Поскольку костлявая рука голода за горло меня не держала и у меня, человека сверхзанятого, отсутствовала острая необходимость браться за работу, просто дающую кусок хлеба, все, за что я брался в кино и на телевидении в течение десяти последних лет, делалось мною исключительно по душевной потребности. Льщу себя надеждой, что это были не бесполезные работы, и понимаю, что в этом смысле мне опять-таки повезло.
Были работы с замечательным режиссером кино Виталием Мельниковым в фильме «Поклонница» и с очень талантливым венгром Иштваном Сабо, снявшим меня в двух своих картинах. Одну из них – «Мнения сторон» – Сабо делал в Голливуде, в Америке. Фильм о событиях только что закончившейся Второй мировой войны, когда победители рассортировывали людей по принципу, кто с кем и как будет дальше жить. На этих съемках я подружился с известным актером из студии Ли Страсберга Actors Studio West Харви Кейтелем. Мы с ним как-то сразу потянулись друг к другу и, что называется, «закорешились». Это был редкий случай, когда международные профессиональные контакты являются не вынужденными, не инсценированными, а естественным образом совершившимися.
Моя работа на телевидении связана с документальным кино режиссера Леонида Парфенова. Он человек самостоятельного взгляда на жизнь. И на историю в частности. То есть он снимает только о том, что ему действительно интересно, а не для того, чтобы просто отметиться или заработать деньги. Этим качеством он близок мне невероятно.
Роль Ивана Владимировича Цветаева в телефильме Парфенова «Глаз божий» можно отнести к «поискам жанра», потому что эта работа интересна еще и совмещением актерской игры с документальным кино, что требовало от всех участников процесса соблюдения не очень привычных правил. Там надо было постоянно думать о том, чтобы все это еще и соединялось с повествованием. Такие истории, рассказываемые со смыслом.
До этого я работал с Парфеновым над фильмом «Птица-Гоголь», где довольно много читал. Культуртрегерский смысл документальных фильмов Парфенова очевиден. Они лишены верхоглядства, приблизительности, в них нет такого бульварно-гламурного начала. Вспоминаю об этих работах с большим удовольствием и теплотой. Парфенов является заметным исключением на нашем современном телевидении, где мало что напоминает размышления о человеке и о том, как человеку человеком быть, о том, как сохранить себя, и еще многое другое, что, по сути дела, наверное, должно было быть главным предметом рассуждения и рассмотрения.

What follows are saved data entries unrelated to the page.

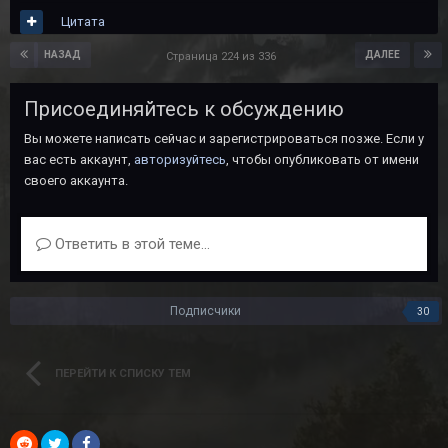
Цитата
НАЗАД
ДАЛЕЕ
Страница 224 из 336
Присоединяйтесь к обсуждению
Вы можете написать сейчас и зарегистрироваться позже. Если у
вас есть аккаунт,
авторизуйтесь
, чтобы опубликовать от имени
своего аккаунта.
Ответить в этой теме...
Подписчики
30
ПЕРЕЙТИ К СПИСКУ ТЕМ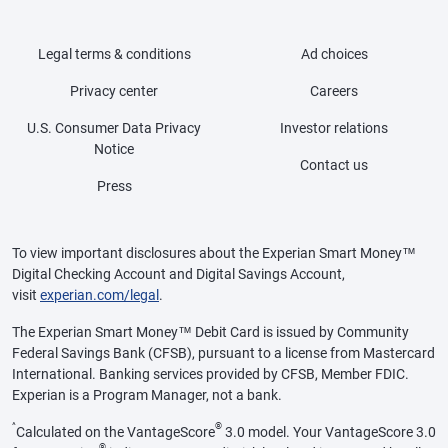
Legal terms & conditions
Ad choices
Privacy center
Careers
U.S. Consumer Data Privacy
Investor relations
Notice
Contact us
Press
To view important disclosures about the Experian Smart Money™
Digital Checking Account and Digital Savings Account,
visit
experian.com/legal
.
The Experian Smart Money™ Debit Card is issued by Community
Federal Savings Bank (CFSB), pursuant to a license from Mastercard
International. Banking services provided by CFSB, Member FDIC.
Experian is a Program Manager, not a bank.
^
®
Calculated on the VantageScore
3.0 model. Your VantageScore 3.0
®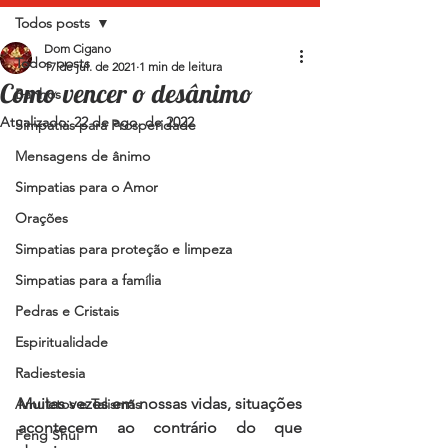
Todos posts
Dom Cigano
Todos posts
17 de jul. de 2021
1 min de leitura
Como vencer o desânimo
Banhos
Atualizado:
22 de ago. de 2022
Simpatias para Prosperidade
Mensagens de ânimo
Simpatias para o Amor
Orações
Simpatias para proteção e limpeza
Simpatias para a família
Pedras e Cristais
Espiritualidade
Radiestesia
Muitas vezes em nossas vidas, situações 
Amuletos e Talismãs
acontecem ao contrário do que 
Feng Shui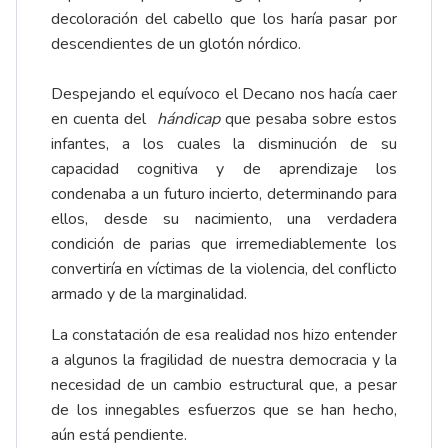
decoloración del cabello que los haría pasar por
descendientes de un glotón nórdico.
Despejando el equívoco el Decano nos hacía caer
en cuenta del
hándicap
que pesaba sobre estos
infantes, a los cuales la disminución de su
capacidad cognitiva y de aprendizaje los
condenaba a un futuro incierto, determinando para
ellos, desde su nacimiento, una verdadera
condición de parias que irremediablemente los
convertiría en víctimas de la violencia, del conflicto
armado y de la marginalidad.
La constatación de esa realidad nos hizo entender
a algunos la fragilidad de nuestra democracia y la
necesidad de un cambio estructural que, a pesar
de los innegables esfuerzos que se han hecho,
aún está pendiente.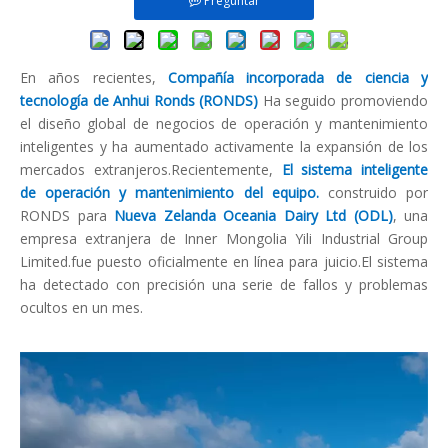
Preguntar
En años recientes,
Compañía incorporada de ciencia y
tecnología de Anhui Ronds (RONDS)
Ha seguido promoviendo
el diseño global de negocios de operación y mantenimiento
inteligentes y ha aumentado activamente la expansión de los
mercados extranjeros.Recientemente,
El sistema inteligente
de operación y mantenimiento del equipo.
construido por
RONDS para
Nueva Zelanda Oceania Dairy Ltd (ODL)
, una
empresa extranjera de Inner Mongolia Yili Industrial Group
Limited.fue puesto oficialmente en línea para juicio.El sistema
ha detectado con precisión una serie de fallos y problemas
ocultos en un mes.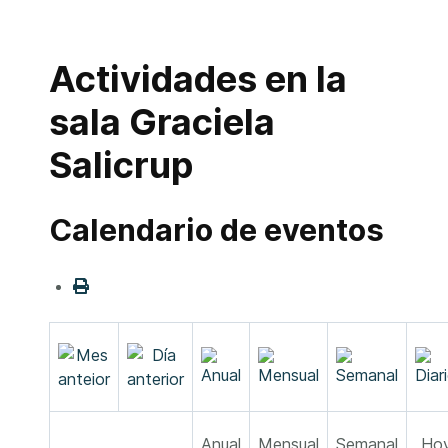
Actividades en la
sala Graciela
Salicrup
Calendario de eventos
Anual
Mensual
Semanal
Ho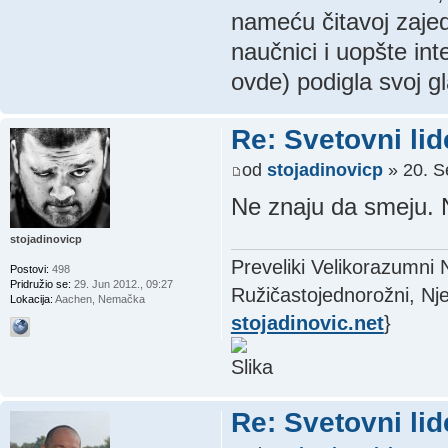
nameću čitavoj zajedn
naučnici i uopšte int
ovde) podigla svoj g
Re: Svetovni lid
od
stojadinovicp
» 20. S
Ne znaju da smeju. N
stojadinovicp
Preveliki Velikorazumni
Postovi:
498
Pridružio se:
29. Jun 2012., 09:27
Ružičastojednorožni, Nje
Lokacija:
Aachen, Nemačka
stojadinovic.net
}
Re: Svetovni lid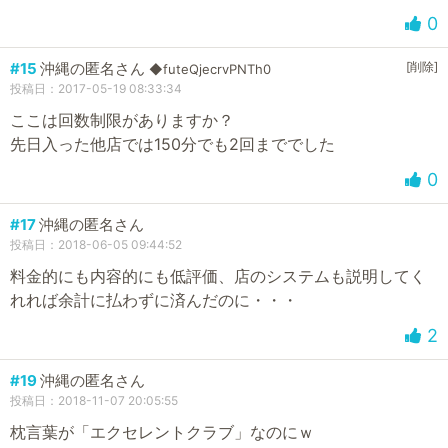
0
#15
沖縄の匿名さん
[削除]
◆futeQjecrvPNTh0
投稿日：2017-05-19 08:33:34
ここは回数制限がありますか？
先日入った他店では150分でも2回まででした
0
#17
沖縄の匿名さん
投稿日：2018-06-05 09:44:52
料金的にも内容的にも低評価、店のシステムも説明してく
れれば余計に払わずに済んだのに・・・
2
#19
沖縄の匿名さん
投稿日：2018-11-07 20:05:55
枕言葉が「エクセレントクラブ」なのにｗ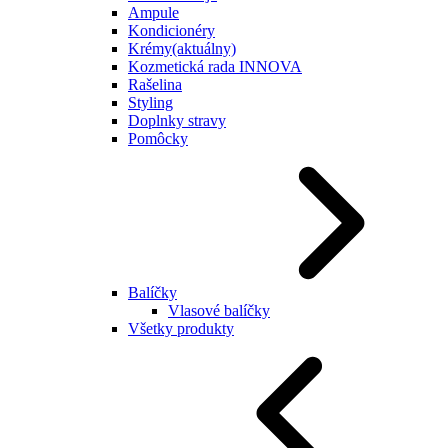
Ampule
Kondicionéry
Krémy
(aktuálny)
Kozmetická rada INNOVA
Rašelina
Styling
Doplnky stravy
Pomôcky
Balíčky
Vlasové balíčky
Všetky produkty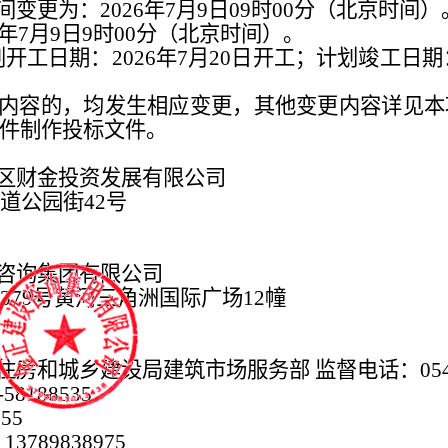
变更为：2026年7月9日09时00分（北京时间）
6年7月9日9时00分（北京时间）。
开工日期：2026年7月20日开工；计划竣工日期：
更内容的，均发生相应变更，其他变更内容详见
件制作投标文件。
口区财金投资发展有限公司
道公园街42号
设咨询集团有限公司
79号黄河三角洲国际广场12幢
房和城乡建设局建筑市场服务部 监督电话：0546-3
8188535
55
89838975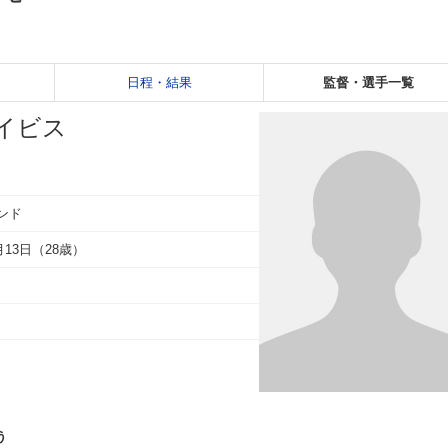
日程・結果
監督・選手一覧
イビス
ンド
2月13日（28歳）
う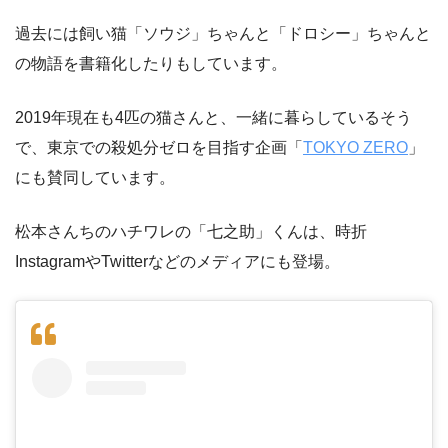
過去には飼い猫「ソウジ」ちゃんと「ドロシー」ちゃんと
の物語を書籍化したりもしています。
2019年現在も4匹の猫さんと、一緒に暮らしているそう
で、東京での殺処分ゼロを目指す企画「
TOKYO ZERO
」
にも賛同しています。
松本さんちのハチワレの「七之助」くんは、時折
InstagramやTwitterなどのメディアにも登場。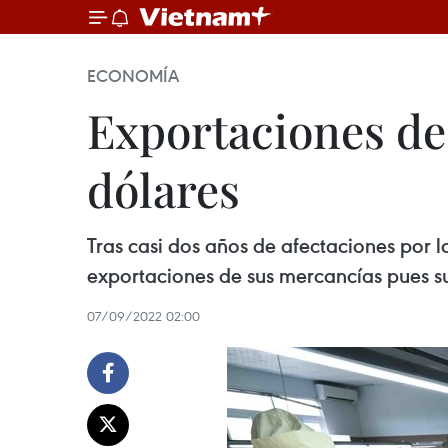
ECONOMÍA
Exportaciones de
dólares
Tras casi dos años de afectaciones por
exportaciones de sus mercancías pues su
07/09/2022 02:00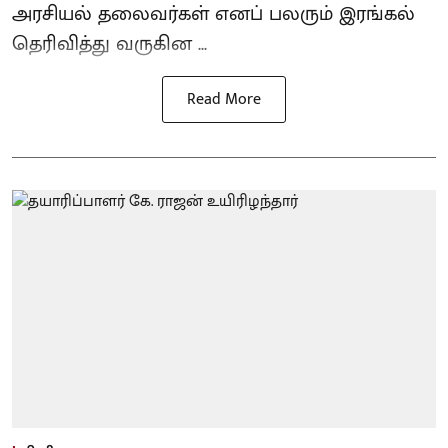
அரசியல் தலைவர்கள் எனப் பலரும் இரங்கல்
தெரிவித்து வருகின ...
Read More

Сегодня я не смотрю телевизионные программы только по одной причине: я не вижу там историй про меня. Там показывают истории, имеющие ко мне отношение даже не по касательной, а по какой-то параллельной со мной линии – не пересекающейся со мной никогда… У них, у героев этих телеисторий, тоже своя компания, а у меня своя. Как у того самого студента Гоги.
Нелегко заканчивать эту книгу.
Как писал Пушкин в письме к Вяземскому, «писать свои Mémoires заманчиво и приятно. Никого так не любишь, никого так не знаешь, как самого себя. Предмет неистощимый. Но трудно. Не лгать – можно; быть искренним – невозможность физическая. Перо иногда останавливается, как с разбега перед пропастью, – на том, что посторонний прочел бы равнодушно. Презирать – braver – суд людей не трудно; презирать суд собственный невозможно…»
Надеюсь, что мне удалось не лгать.
Жизнь моя не закончена. Сейчас, когда пишутся последние строки этой книги, передо мной вполне четкие и ясные цели, осуществить которые я смогу «ЕБЖ», если буду жив, как писал Толстой.
Не подводя никаких итогов, скажу лишь несколько вещей, которые кажутся мне существенными.
В годы раннего «Современника» было в моде некое гражданское отношение и понимание действительности. Рассуждали примерно так: «Миром правит говно». Это произносилось убежденно, отчаянно и даже категорически. По молодости лет мне эта безнадежность нравилась, и я повторял сакраментальную мысль вслед за старшими товарищами. Но вскоре мне стало скучно. По причине, если хотите, моего корневого жизненного устройства. Довольно быстро я сообразил, что лучше всех поют эту песню люди убогие, или, я бы так сказал, сильно подпорченные природой и обществом. А вот которые посамостоятельнее, поавтономнее, те поют совсем по-другому, пытаются что-то сделать для жизни. Они и жизнь-то ощущают как подарок, какой бы трудной она ни была.
Когда-то повесть «Один день Ивана Денисовича» разделила мою жизнь на две половины, перевернув душу и заставив переосмыслить все происходящее со мною.